### [Assigned task]
Reproduce verbatim the part of the NeXTstation text below starting at "Although the initial" and ending at "a rarity today.".

### [Text for analysis]
--- START ---
NeXTstation is a high-end workstation computer developed, manufactured, and sold by NeXT from 1990 until 1993. It runs the NeXTSTEP operating system. The system was designed to be a lower-cost option compared to the company's upscale product, the NeXTcube. Compared to the cube, it removed a number of features and had limited expandability, allowing it to fit in a much smaller pizza-box form factor case.

There were two major series of the system released during its production run. The initial models were the NeXTstation and NeXTstation Color. Both were based on the Motorola 68040 processor running at 25 MHz. The Color units supported 12-bit color graphics (4,096 colors) stored in a separate 1.5 MB VRAM memory. Turbo versions were released in April 1992, which increased the speed of the processor to 33 MHz and increased the maximum amount of main memory from 32 to 128 MB of RAM.

Both the station and the cube initially used the same displays, the original MegaPixel display used on the original NeXT Computer. These used a single custom connector that included wiring for the monitor's built-in speaker and the Apple Desktop Bus connector for the keyboard. The mouse plugged into the keyboard. The MegaPixel Color Display moved to the (then) standard DB13W3 monitor connector, and the sound, keyboard and mouse connections were moved to the external NeXT Sound Box.

Although the initial models were announced in September 1990, a lack of availability of the 68040 processor resulted in volume shipments being delayed until December of that year, also affecting the NeXTcube.

==Overview==
The NeXTstation was released as a more affordable alternative to the NeXTcube at about or about half the price. Several models were produced, including the NeXTstation (25 MHz), NeXTstation Turbo (33 MHz), NeXTstation Color (25 MHz) and NeXTstation Turbo Color (33 MHz). In total, NeXT sold about 50,000 computers (not including sales to government organizations), making the NeXTstation a rarity today.

The NeXTstation originally shipped with a NeXT MegaPixel Display 17" monitor (with built-in speakers), keyboard, and mouse. It is nicknamed "the slab", since the pizza box form factor contrasts quite sharply with the original NeXT Computer's basic shape (otherwise known as "the cube").

The Pyro accelerator board increases the speed of a NeXTstation by replacing the standard 25 MHz processor with a 50 MHz one. There was also a very rare accelerator board known as the Nitro; between 5 and 20 are estimated to have been made. It increased the speed of a NeXTstation Turbo by replacing the standard 33 MHz processor with a 40 MHz one.
--- END ---
### [Provided data]
--- START ---
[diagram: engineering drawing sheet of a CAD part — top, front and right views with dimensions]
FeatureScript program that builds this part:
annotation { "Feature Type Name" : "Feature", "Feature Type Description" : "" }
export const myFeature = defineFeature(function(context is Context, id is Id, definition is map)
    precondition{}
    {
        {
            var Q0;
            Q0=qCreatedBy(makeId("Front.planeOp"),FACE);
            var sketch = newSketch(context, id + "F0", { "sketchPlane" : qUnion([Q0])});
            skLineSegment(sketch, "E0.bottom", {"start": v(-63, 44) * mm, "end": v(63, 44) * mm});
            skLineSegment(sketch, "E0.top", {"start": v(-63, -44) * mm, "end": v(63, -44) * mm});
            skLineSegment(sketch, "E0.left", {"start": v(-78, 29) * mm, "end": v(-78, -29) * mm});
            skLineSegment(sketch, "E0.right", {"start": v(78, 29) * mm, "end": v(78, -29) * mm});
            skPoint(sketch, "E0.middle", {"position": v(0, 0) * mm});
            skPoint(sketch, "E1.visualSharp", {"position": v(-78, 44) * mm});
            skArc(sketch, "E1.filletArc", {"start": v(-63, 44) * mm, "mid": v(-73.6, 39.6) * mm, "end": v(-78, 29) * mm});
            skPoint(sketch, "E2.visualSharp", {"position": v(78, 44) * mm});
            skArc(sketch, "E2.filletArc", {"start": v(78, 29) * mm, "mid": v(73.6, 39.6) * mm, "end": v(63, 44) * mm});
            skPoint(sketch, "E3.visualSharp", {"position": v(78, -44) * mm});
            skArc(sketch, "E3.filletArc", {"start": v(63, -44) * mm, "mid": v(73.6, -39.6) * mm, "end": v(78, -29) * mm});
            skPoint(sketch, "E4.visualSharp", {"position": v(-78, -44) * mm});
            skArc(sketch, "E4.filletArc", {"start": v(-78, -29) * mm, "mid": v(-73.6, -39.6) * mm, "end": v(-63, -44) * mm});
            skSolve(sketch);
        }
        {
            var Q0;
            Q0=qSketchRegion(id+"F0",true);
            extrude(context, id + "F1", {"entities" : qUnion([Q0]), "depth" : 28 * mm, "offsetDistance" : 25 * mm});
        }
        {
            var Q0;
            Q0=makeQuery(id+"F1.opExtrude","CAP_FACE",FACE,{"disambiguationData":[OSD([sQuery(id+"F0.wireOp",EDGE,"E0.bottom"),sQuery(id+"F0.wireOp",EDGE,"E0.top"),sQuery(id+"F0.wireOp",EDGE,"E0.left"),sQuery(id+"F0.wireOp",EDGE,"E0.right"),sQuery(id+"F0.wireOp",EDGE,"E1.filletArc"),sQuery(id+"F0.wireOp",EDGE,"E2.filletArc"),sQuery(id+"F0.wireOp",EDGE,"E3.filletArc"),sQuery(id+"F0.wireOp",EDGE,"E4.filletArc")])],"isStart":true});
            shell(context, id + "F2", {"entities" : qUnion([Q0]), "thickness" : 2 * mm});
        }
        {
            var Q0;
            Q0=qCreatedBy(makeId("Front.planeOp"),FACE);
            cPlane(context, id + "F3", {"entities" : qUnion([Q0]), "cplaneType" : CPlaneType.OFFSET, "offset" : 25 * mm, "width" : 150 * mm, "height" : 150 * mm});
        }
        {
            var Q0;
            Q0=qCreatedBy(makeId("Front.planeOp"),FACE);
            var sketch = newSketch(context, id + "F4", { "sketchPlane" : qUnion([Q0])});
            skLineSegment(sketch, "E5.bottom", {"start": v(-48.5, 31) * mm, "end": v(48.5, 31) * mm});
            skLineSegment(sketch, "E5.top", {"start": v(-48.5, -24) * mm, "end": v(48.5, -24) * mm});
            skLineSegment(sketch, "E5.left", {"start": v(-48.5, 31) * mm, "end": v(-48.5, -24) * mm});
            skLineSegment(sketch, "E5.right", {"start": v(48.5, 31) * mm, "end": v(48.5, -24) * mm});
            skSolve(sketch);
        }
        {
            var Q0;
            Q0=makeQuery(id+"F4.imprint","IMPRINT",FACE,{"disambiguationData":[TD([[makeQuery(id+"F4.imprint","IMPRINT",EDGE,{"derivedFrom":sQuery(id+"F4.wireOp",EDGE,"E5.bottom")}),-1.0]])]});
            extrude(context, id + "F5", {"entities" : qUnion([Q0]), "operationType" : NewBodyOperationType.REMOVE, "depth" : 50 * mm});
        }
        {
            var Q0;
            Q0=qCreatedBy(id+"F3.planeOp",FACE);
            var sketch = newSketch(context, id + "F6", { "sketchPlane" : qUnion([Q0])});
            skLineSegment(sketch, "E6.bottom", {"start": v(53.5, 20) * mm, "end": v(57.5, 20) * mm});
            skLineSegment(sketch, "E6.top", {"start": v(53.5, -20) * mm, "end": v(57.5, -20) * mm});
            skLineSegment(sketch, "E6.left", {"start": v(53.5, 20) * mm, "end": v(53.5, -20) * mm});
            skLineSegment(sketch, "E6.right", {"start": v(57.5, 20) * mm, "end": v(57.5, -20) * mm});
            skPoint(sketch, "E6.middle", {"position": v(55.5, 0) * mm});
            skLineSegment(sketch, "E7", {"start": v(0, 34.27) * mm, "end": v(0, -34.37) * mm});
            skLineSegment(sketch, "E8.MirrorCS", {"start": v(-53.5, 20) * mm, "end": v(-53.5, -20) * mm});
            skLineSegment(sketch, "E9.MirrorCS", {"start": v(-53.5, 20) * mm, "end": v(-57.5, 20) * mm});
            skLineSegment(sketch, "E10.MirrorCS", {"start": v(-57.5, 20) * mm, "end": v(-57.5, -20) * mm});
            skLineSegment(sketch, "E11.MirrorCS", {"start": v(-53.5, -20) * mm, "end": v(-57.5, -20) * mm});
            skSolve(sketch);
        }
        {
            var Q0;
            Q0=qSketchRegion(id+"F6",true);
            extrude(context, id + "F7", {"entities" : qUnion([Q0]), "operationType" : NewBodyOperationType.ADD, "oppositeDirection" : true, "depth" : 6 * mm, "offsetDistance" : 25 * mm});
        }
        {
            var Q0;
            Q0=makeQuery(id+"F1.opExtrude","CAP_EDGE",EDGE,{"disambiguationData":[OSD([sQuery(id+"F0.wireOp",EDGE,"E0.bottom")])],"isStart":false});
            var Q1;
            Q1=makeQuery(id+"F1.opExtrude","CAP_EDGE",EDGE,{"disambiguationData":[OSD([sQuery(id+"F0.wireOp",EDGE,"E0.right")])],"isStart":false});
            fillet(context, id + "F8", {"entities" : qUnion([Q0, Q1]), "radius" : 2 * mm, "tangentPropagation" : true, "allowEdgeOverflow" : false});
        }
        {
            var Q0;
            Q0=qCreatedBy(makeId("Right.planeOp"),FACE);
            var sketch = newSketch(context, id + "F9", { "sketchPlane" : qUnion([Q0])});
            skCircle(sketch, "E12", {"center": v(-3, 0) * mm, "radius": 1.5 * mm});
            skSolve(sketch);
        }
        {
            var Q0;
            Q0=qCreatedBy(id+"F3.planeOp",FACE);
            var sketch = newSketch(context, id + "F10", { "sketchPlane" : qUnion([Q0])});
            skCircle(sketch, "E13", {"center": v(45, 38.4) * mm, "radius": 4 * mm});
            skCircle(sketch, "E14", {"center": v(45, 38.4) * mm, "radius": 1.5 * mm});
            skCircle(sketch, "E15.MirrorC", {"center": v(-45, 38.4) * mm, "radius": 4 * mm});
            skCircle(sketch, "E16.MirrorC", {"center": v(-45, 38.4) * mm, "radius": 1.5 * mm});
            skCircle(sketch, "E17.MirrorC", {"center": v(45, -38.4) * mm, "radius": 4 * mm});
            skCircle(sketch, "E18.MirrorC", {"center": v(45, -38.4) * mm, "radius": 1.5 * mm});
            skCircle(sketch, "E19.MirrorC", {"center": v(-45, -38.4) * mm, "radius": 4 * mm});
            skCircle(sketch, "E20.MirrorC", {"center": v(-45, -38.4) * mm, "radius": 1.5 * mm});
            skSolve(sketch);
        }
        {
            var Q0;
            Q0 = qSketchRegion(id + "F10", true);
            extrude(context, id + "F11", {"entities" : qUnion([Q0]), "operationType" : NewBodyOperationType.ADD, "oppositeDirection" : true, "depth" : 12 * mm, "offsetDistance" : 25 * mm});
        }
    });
--- END ---
### [Your solution]
Although the initial models were announced in September 1990, a lack of availability of the 68040 processor resulted in volume shipments being delayed until December of that year, also affecting the NeXTcube.

==Overview==
The NeXTstation was released as a more affordable alternative to the NeXTcube at about or about half the price. Several models were produced, including the NeXTstation (25 MHz), NeXTstation Turbo (33 MHz), NeXTstation Color (25 MHz) and NeXTstation Turbo Color (33 MHz). In total, NeXT sold about 50,000 computers (not including sales to government organizations), making the NeXTstation a rarity today.